No, You Don’t Have to Play Flappy Bird

3 minute read

The first time I played Flappy Bird I died a dozen times trying to propel myself between a single pair of Super Mario Bros.-pilfered pipes. I’m no gaming wallflower, so when I say this is an onerously difficult game from the get-go, I mean it makes other onerously difficult games you’ve maybe heard about — say Demon’s Souls — seem breezy. It’s as if the developer, doubtless as startled as I was to see Flappy Bird topping the App Store’s freebie list, decided the game needed no learning curve, sort of like putting the vanishing platforms, black holes, UFOs and monster cannons in Doodle Jump first.

Generally speaking, unless you’re trying to be cute, that’s a game design no-no. I’ll assume irony isn’t the intention here and take Flappy Bird seriously. So…why aren’t those initial pipes a smidgen further apart, you know, to help lubricate the inanity?

That’s it, really, because that’s all there is to it: Clear successive gaps at varying heights by fighting a punitive control scheme whereby you propel a leaden bird a few millimeters upward per tap.
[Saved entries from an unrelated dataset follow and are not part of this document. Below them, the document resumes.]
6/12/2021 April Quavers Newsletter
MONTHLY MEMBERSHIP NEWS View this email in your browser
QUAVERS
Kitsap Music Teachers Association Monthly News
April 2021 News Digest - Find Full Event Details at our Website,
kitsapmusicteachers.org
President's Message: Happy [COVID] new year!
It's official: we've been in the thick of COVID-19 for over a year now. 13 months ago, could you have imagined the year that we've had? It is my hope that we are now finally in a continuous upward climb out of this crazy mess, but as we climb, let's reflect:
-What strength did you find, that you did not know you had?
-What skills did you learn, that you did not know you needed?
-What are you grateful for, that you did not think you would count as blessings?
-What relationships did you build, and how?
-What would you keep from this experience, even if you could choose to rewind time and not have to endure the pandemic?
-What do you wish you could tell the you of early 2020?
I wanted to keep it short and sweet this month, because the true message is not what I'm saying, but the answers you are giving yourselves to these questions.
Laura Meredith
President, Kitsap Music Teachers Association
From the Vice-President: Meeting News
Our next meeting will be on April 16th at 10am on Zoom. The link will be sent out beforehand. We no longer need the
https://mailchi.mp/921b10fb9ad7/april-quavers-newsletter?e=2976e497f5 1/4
Let up and the bird nosedives like a cartoon bomb. Hit a pipe and it’s game over. There’s no input leeway, no secondary control scheme (say a way to briefly glide) and, like an endless runner shorn of any frills whatsoever, nothing more to see unless putting pastoral Super Mario Bros.-ish backgrounds on a running loop floats your boat. Each pipe-space cleared conjures a Mario-coin-snagging pling, incrementing your score by one, and you can win a few medals for scoring so many points, or do the Game Center “how many did I clear versus my friends” thing, but that’s it: sort of like Cow Clicker without the satire valve.
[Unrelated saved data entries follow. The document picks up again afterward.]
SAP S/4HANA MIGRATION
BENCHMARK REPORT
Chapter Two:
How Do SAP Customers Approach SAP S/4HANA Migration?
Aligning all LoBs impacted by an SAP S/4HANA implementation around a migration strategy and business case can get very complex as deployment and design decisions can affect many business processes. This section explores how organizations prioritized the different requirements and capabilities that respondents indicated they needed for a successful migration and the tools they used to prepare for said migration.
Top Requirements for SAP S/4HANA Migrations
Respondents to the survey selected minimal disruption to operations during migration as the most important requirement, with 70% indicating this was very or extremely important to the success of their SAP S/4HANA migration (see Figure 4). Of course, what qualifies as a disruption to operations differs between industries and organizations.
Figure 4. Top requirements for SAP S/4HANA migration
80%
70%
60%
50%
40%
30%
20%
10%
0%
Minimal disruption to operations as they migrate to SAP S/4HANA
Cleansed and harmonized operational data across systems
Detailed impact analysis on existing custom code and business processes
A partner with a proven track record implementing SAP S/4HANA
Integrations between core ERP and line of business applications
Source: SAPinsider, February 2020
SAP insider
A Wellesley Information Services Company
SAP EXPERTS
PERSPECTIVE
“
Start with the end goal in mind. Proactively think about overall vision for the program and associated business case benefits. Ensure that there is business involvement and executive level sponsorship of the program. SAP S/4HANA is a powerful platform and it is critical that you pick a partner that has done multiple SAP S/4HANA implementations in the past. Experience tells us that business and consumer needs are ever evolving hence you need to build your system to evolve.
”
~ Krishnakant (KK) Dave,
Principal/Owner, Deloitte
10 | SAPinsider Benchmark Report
By the dozenth try, I’d made it through two sets of pipes, my heart jackhammering from adrenaline hits generated by the game’s fail state sound effect: a sharp slapping sound like a grindhouse movie karate chop. You know how some people say “wa-peesh” while smacking the air? Think the FX sound library thing that inspired that. You hear it whenever you fly into a pipe, which ends the game and drops you back at the starting line. (Hey, someone, somewhere, thought it was funny.)

In the meantime, my high score is now six. Six! And at six I’m beating most of my friends, who, miraculously, seem to have bothered to download and play Flappy Bird at all. But what’s really impressive: all those players, of over 18 million total listed, with game maximum leaderboard scores of 9,999. Mind you, that’s 10,000 taps out of your life — 83 minutes of consecutive tapping if we assume two taps per second maybe doing something like this — that you can never, ever have back.